Javier Antonio Vivas Santana
Se dice que la historia de los pueblos está marcada por un antes y un después. Pero, muy pocas veces, existen seres humanos que no dividen esa historia, sino que la marcan en un eterno presente. Un eterno presente que sólo la prosa vertida en lo más profundo de los sentimientos, era expresada en hermosas e inolvidables canciones. Canciones que denotaban la textura de sonrisas o lágrimas biográficas de cualquiera de nosotros. Melodías que conjugaban el espacio infinito del alma. Estética y esplendor musical que nos hacía vibrar los corazones.
Ante tanta belleza que sintetizaban en colores la vida y el amor. O en plenilunio, la vida y la tristeza, no había distinción para medir la intensidad de una entrega inigualable por llevar sobre cada escenario, sobre cada presentación, la luz de un pueblo a través de sus composiciones, a través de su voz, a través de sus insuperables espectáculos.

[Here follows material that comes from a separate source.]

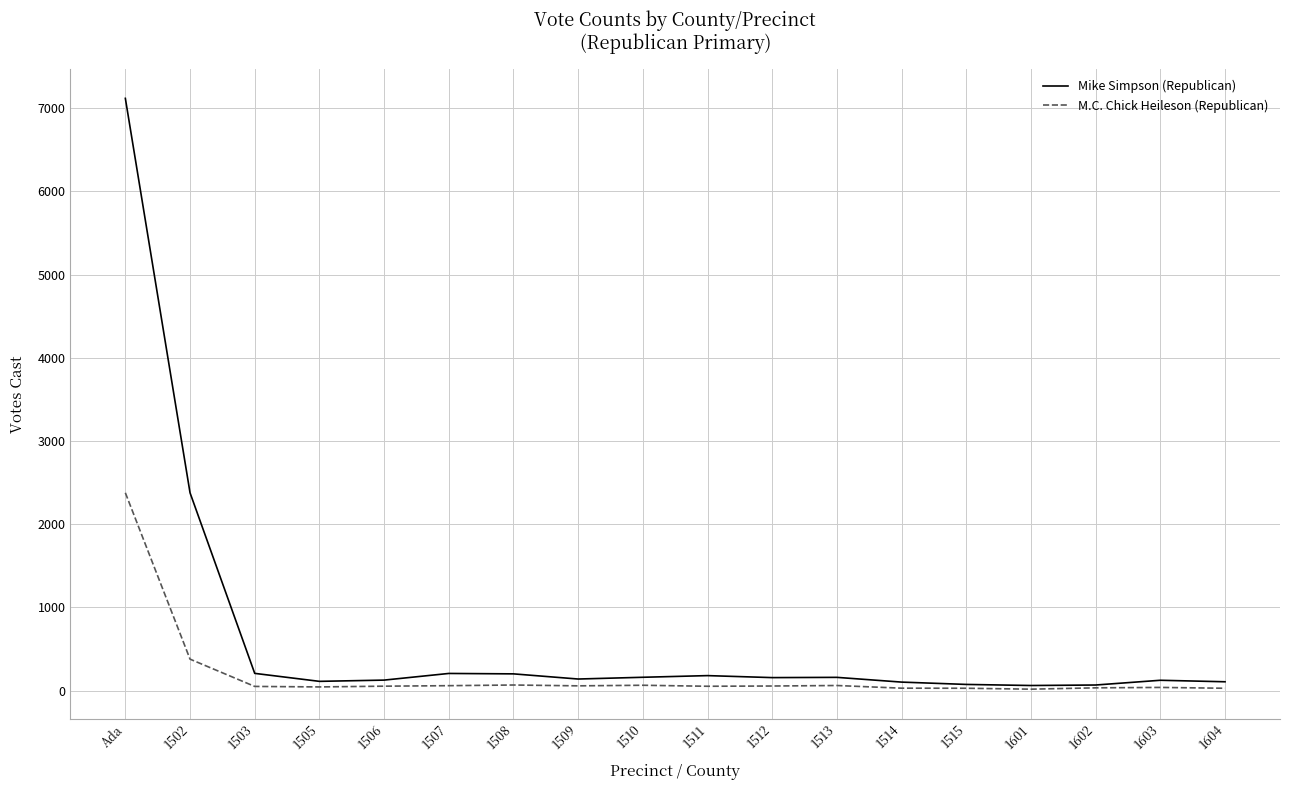

At how many categories does at least one series exceed 6981?

1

La geografía mágica de Teotihuacán se convertía en cristales de arte en cada de sus interpretaciones, cuando desde sus inicios como joven soñador se confundía entre los espacios del “Noa-Noa” de su amada Ciudad Juárez. Era sólo el preludio de un interminable ascenso hasta los albores del firmamento de la música mexicana. La entonación de sus letras se hicieron Olimpo. El sentido de lo que cantaba era miel para nuestro paladar y cerúleos para nuestra vista. Lo que escuchábamos se transformaba en reflexión y deleite para el ser.
“No tengo dinero” sería la prosa nacional que llevaría por su México y América Latina. En ella, estaba reflejada la identidad cultural de nuestros pueblos ante el amor. De ese amor que siempre soñaba, que siempre luchaba. “Querida” revelaría aquel capítulo de un enamoramiento desesperado. De esa condición que imploramos cuando el espíritu nos ha confundido en una realidad nugatoria. Es el ir y venir de la incertidumbre hasta que llegaron los “Pensamientos” que nos hicieron sucumbir ante un “Te lo pido por favor”. Fue el paso de querer mirar por las remembranzas sublimes y apoteósicas que navegaron en un mes de marzo cuando la serenidad de aquella mujer se fueron hasta otros brazos.

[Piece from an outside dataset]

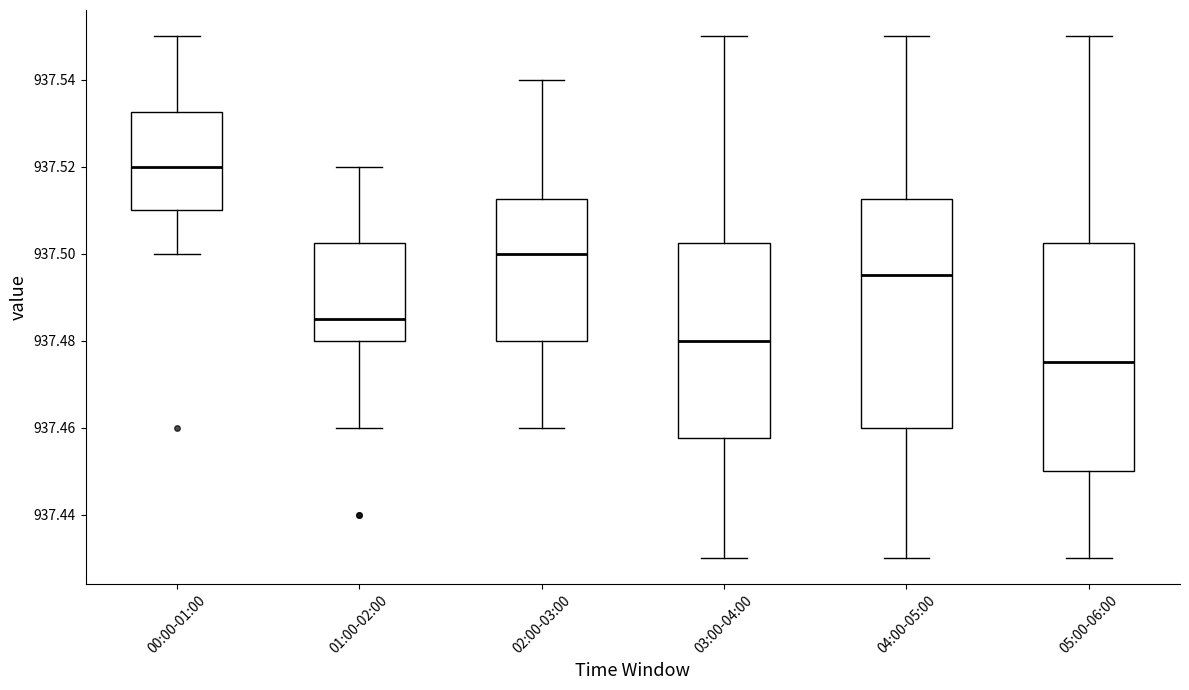

Where does the upper whisker of the box for 05:00-06:00 end on the y-axis? The values are not printed on the chart, so give them approximately, as read against the axis.

937.550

Los avatares de la vida nunca abandonan los cimientos de los caminos recorridos. En ellos se forman y construyen los capítulos que iremos narrando en cada paso, en cada amanecer, en cada anochecer. Por ello, la complexión en la oración “Hasta que te conocí”, aunque no empiece y termine por la misma palabra, es el mismo referente y significado de una pasión por los seres que más han fecundado en su dimensionalidad el universo de cada existir.
¡Juan Gabriel! Sería mentira decir que no estamos llorando. Sería mentira decir que el llanto no se ha apoderado de nuestros ojos. Sería mentira decir que al volver a escuchar tus canciones no vaya a invadirnos la melancolía. A lo mejor, por eso en aquel coro con aplausos y bailes en en Palacio de Bellas Artes, me dijiste que “Debo Hacerlo” todo para evitar que la soledad que acabas de dejar entre nosotros, sea una permanente nostalgia. Ahora lo comprendo. “Debo Hacerlo” no era sólo una canción. Era un manifiesto musical para que siempre viéramos en tus composiciones lo grande de tu herencia artística. La cima de la cultura popular mexicana extrapolada al mundo entero.
Y ante tanta gloria, ahora comprendo la unión de los pueblos y de la historia. Esa es la razón, por la cual, tú, Juan Gabriel, también entregaste la eudaimonia de tus palabras melodiosas a una mujer, para que fuera ella quien te dedicara tus propias canciones. Allí comenzaría la historia de un “Amor Eterno” sincronizado por “El Destino” que ahora los une desde la inmensidad de las fuerzas espirituales. ¡Grande Juan Gabriel! ¡Tus canciones siempre estarán en nuestra mente! ¡Vuela alto!